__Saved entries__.
------------------------------------------------

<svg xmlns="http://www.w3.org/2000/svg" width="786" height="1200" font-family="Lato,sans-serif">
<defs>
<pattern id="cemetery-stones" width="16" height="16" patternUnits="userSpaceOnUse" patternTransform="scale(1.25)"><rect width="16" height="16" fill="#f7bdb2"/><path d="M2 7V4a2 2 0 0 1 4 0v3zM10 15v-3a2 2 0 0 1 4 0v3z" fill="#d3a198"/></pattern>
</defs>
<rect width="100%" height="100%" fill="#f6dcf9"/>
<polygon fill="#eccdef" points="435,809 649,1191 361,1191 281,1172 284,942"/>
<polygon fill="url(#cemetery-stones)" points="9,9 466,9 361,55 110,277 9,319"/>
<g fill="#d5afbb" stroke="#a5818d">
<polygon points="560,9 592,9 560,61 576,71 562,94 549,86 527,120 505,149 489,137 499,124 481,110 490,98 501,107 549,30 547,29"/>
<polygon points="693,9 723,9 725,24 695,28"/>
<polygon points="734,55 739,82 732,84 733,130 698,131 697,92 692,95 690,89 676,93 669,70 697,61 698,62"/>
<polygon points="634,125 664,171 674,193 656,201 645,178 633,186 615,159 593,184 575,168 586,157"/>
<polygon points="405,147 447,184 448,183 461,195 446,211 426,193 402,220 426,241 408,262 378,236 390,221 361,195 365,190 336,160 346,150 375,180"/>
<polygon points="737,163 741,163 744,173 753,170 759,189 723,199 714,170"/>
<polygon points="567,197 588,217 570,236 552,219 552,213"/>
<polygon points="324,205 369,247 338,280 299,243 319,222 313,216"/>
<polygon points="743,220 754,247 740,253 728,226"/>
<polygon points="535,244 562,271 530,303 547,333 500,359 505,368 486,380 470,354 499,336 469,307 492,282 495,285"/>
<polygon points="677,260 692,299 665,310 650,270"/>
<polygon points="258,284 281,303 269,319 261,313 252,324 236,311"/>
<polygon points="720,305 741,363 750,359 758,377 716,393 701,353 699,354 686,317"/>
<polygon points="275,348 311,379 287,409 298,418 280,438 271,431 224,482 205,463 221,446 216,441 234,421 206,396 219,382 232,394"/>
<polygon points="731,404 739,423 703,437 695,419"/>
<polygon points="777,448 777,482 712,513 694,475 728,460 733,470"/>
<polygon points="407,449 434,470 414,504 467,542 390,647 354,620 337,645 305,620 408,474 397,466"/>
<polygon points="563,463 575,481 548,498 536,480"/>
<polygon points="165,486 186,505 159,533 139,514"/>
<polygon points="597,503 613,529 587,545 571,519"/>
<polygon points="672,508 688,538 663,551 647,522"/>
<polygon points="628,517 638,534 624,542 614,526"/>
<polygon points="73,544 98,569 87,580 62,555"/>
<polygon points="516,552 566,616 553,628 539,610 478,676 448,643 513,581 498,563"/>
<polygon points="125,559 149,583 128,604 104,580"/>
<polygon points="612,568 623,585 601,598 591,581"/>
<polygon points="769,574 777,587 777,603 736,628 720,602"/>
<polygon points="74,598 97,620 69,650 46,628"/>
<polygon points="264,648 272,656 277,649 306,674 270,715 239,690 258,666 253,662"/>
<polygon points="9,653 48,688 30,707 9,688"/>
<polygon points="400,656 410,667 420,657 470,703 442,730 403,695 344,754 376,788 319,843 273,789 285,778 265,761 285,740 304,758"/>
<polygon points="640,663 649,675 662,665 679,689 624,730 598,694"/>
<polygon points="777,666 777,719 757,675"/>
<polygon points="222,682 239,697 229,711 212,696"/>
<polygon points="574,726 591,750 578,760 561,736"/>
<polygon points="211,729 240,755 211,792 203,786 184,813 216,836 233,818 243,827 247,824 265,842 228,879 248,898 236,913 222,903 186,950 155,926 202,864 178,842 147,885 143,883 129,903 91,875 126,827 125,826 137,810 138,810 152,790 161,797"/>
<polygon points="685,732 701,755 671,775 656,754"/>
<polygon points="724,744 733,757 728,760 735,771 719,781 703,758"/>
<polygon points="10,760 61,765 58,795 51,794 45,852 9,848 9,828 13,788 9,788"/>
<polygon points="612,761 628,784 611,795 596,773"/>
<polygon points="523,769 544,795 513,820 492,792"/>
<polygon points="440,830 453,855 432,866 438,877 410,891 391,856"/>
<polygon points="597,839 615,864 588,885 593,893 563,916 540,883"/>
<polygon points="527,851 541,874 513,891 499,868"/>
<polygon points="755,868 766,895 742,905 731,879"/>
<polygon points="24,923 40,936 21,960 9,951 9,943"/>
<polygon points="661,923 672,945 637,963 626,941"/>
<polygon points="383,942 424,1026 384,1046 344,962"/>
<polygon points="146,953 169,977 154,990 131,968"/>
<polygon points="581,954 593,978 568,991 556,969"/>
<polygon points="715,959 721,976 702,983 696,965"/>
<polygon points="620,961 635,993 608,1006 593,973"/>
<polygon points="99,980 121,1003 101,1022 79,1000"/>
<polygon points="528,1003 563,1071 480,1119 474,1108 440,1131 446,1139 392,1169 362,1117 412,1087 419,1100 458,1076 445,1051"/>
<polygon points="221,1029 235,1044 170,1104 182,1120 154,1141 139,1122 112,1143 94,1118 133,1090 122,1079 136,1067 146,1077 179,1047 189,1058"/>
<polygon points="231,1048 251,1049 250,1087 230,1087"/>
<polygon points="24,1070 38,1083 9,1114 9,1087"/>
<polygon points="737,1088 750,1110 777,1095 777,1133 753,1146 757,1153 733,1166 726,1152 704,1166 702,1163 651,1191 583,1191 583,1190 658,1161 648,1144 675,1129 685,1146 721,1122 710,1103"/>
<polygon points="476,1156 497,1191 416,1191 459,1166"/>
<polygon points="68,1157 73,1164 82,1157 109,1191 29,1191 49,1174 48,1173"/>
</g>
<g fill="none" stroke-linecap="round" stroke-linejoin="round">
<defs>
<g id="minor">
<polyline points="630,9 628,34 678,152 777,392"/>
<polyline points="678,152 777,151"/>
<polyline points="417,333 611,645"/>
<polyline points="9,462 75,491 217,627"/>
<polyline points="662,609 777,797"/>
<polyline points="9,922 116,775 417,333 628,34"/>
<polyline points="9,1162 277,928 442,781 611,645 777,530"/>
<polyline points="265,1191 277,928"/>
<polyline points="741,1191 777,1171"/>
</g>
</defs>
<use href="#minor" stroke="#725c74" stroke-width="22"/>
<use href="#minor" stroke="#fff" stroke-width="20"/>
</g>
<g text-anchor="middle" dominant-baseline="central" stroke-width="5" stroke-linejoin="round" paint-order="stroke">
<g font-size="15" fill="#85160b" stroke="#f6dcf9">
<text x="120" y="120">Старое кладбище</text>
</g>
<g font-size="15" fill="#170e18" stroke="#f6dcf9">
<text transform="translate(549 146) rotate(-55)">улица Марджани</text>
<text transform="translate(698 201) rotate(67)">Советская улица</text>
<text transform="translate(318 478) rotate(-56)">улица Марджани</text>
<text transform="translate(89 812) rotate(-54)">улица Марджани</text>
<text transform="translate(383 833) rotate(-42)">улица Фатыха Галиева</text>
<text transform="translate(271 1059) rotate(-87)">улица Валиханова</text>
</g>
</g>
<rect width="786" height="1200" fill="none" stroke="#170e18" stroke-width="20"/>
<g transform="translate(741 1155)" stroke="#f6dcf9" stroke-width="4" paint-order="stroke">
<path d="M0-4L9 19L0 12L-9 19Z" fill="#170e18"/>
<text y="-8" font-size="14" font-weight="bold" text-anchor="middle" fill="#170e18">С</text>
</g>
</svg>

------------------------------------------------

__THE TASK__. Exactly as given, repeat every record above.

__ANSWER BOX__.
<svg xmlns="http://www.w3.org/2000/svg" width="786" height="1200" font-family="Lato,sans-serif">
<defs>
<pattern id="cemetery-stones" width="16" height="16" patternUnits="userSpaceOnUse" patternTransform="scale(1.25)"><rect width="16" height="16" fill="#f7bdb2"/><path d="M2 7V4a2 2 0 0 1 4 0v3zM10 15v-3a2 2 0 0 1 4 0v3z" fill="#d3a198"/></pattern>
</defs>
<rect width="100%" height="100%" fill="#f6dcf9"/>
<polygon fill="#eccdef" points="435,809 649,1191 361,1191 281,1172 284,942"/>
<polygon fill="url(#cemetery-stones)" points="9,9 466,9 361,55 110,277 9,319"/>
<g fill="#d5afbb" stroke="#a5818d">
<polygon points="560,9 592,9 560,61 576,71 562,94 549,86 527,120 505,149 489,137 499,124 481,110 490,98 501,107 549,30 547,29"/>
<polygon points="693,9 723,9 725,24 695,28"/>
<polygon points="734,55 739,82 732,84 733,130 698,131 697,92 692,95 690,89 676,93 669,70 697,61 698,62"/>
<polygon points="634,125 664,171 674,193 656,201 645,178 633,186 615,159 593,184 575,168 586,157"/>
<polygon points="405,147 447,184 448,183 461,195 446,211 426,193 402,220 426,241 408,262 378,236 390,221 361,195 365,190 336,160 346,150 375,180"/>
<polygon points="737,163 741,163 744,173 753,170 759,189 723,199 714,170"/>
<polygon points="567,197 588,217 570,236 552,219 552,213"/>
<polygon points="324,205 369,247 338,280 299,243 319,222 313,216"/>
<polygon points="743,220 754,247 740,253 728,226"/>
<polygon points="535,244 562,271 530,303 547,333 500,359 505,368 486,380 470,354 499,336 469,307 492,282 495,285"/>
<polygon points="677,260 692,299 665,310 650,270"/>
<polygon points="258,284 281,303 269,319 261,313 252,324 236,311"/>
<polygon points="720,305 741,363 750,359 758,377 716,393 701,353 699,354 686,317"/>
<polygon points="275,348 311,379 287,409 298,418 280,438 271,431 224,482 205,463 221,446 216,441 234,421 206,396 219,382 232,394"/>
<polygon points="731,404 739,423 703,437 695,419"/>
<polygon points="777,448 777,482 712,513 694,475 728,460 733,470"/>
<polygon points="407,449 434,470 414,504 467,542 390,647 354,620 337,645 305,620 408,474 397,466"/>
<polygon points="563,463 575,481 548,498 536,480"/>
<polygon points="165,486 186,505 159,533 139,514"/>
<polygon points="597,503 613,529 587,545 571,519"/>
<polygon points="672,508 688,538 663,551 647,522"/>
<polygon points="628,517 638,534 624,542 614,526"/>
<polygon points="73,544 98,569 87,580 62,555"/>
<polygon points="516,552 566,616 553,628 539,610 478,676 448,643 513,581 498,563"/>
<polygon points="125,559 149,583 128,604 104,580"/>
<polygon points="612,568 623,585 601,598 591,581"/>
<polygon points="769,574 777,587 777,603 736,628 720,602"/>
<polygon points="74,598 97,620 69,650 46,628"/>
<polygon points="264,648 272,656 277,649 306,674 270,715 239,690 258,666 253,662"/>
<polygon points="9,653 48,688 30,707 9,688"/>
<polygon points="400,656 410,667 420,657 470,703 442,730 403,695 344,754 376,788 319,843 273,789 285,778 265,761 285,740 304,758"/>
<polygon points="640,663 649,675 662,665 679,689 624,730 598,694"/>
<polygon points="777,666 777,719 757,675"/>
<polygon points="222,682 239,697 229,711 212,696"/>
<polygon points="574,726 591,750 578,760 561,736"/>
<polygon points="211,729 240,755 211,792 203,786 184,813 216,836 233,818 243,827 247,824 265,842 228,879 248,898 236,913 222,903 186,950 155,926 202,864 178,842 147,885 143,883 129,903 91,875 126,827 125,826 137,810 138,810 152,790 161,797"/>
<polygon points="685,732 701,755 671,775 656,754"/>
<polygon points="724,744 733,757 728,760 735,771 719,781 703,758"/>
<polygon points="10,760 61,765 58,795 51,794 45,852 9,848 9,828 13,788 9,788"/>
<polygon points="612,761 628,784 611,795 596,773"/>
<polygon points="523,769 544,795 513,820 492,792"/>
<polygon points="440,830 453,855 432,866 438,877 410,891 391,856"/>
<polygon points="597,839 615,864 588,885 593,893 563,916 540,883"/>
<polygon points="527,851 541,874 513,891 499,868"/>
<polygon points="755,868 766,895 742,905 731,879"/>
<polygon points="24,923 40,936 21,960 9,951 9,943"/>
<polygon points="661,923 672,945 637,963 626,941"/>
<polygon points="383,942 424,1026 384,1046 344,962"/>
<polygon points="146,953 169,977 154,990 131,968"/>
<polygon points="581,954 593,978 568,991 556,969"/>
<polygon points="715,959 721,976 702,983 696,965"/>
<polygon points="620,961 635,993 608,1006 593,973"/>
<polygon points="99,980 121,1003 101,1022 79,1000"/>
<polygon points="528,1003 563,1071 480,1119 474,1108 440,1131 446,1139 392,1169 362,1117 412,1087 419,1100 458,1076 445,1051"/>
<polygon points="221,1029 235,1044 170,1104 182,1120 154,1141 139,1122 112,1143 94,1118 133,1090 122,1079 136,1067 146,1077 179,1047 189,1058"/>
<polygon points="231,1048 251,1049 250,1087 230,1087"/>
<polygon points="24,1070 38,1083 9,1114 9,1087"/>
<polygon points="737,1088 750,1110 777,1095 777,1133 753,1146 757,1153 733,1166 726,1152 704,1166 702,1163 651,1191 583,1191 583,1190 658,1161 648,1144 675,1129 685,1146 721,1122 710,1103"/>
<polygon points="476,1156 497,1191 416,1191 459,1166"/>
<polygon points="68,1157 73,1164 82,1157 109,1191 29,1191 49,1174 48,1173"/>
</g>
<g fill="none" stroke-linecap="round" stroke-linejoin="round">
<defs>
<g id="minor">
<polyline points="630,9 628,34 678,152 777,392"/>
<polyline points="678,152 777,151"/>
<polyline points="417,333 611,645"/>
<polyline points="9,462 75,491 217,627"/>
<polyline points="662,609 777,797"/>
<polyline points="9,922 116,775 417,333 628,34"/>
<polyline points="9,1162 277,928 442,781 611,645 777,530"/>
<polyline points="265,1191 277,928"/>
<polyline points="741,1191 777,1171"/>
</g>
</defs>
<use href="#minor" stroke="#725c74" stroke-width="22"/>
<use href="#minor" stroke="#fff" stroke-width="20"/>
</g>
<g text-anchor="middle" dominant-baseline="central" stroke-width="5" stroke-linejoin="round" paint-order="stroke">
<g font-size="15" fill="#85160b" stroke="#f6dcf9">
<text x="120" y="120">Старое кладбище</text>
</g>
<g font-size="15" fill="#170e18" stroke="#f6dcf9">
<text transform="translate(549 146) rotate(-55)">улица Марджани</text>
<text transform="translate(698 201) rotate(67)">Советская улица</text>
<text transform="translate(318 478) rotate(-56)">улица Марджани</text>
<text transform="translate(89 812) rotate(-54)">улица Марджани</text>
<text transform="translate(383 833) rotate(-42)">улица Фатыха Галиева</text>
<text transform="translate(271 1059) rotate(-87)">улица Валиханова</text>
</g>
</g>
<rect width="786" height="1200" fill="none" stroke="#170e18" stroke-width="20"/>
<g transform="translate(741 1155)" stroke="#f6dcf9" stroke-width="4" paint-order="stroke">
<path d="M0-4L9 19L0 12L-9 19Z" fill="#170e18"/>
<text y="-8" font-size="14" font-weight="bold" text-anchor="middle" fill="#170e18">С</text>
</g>
</svg>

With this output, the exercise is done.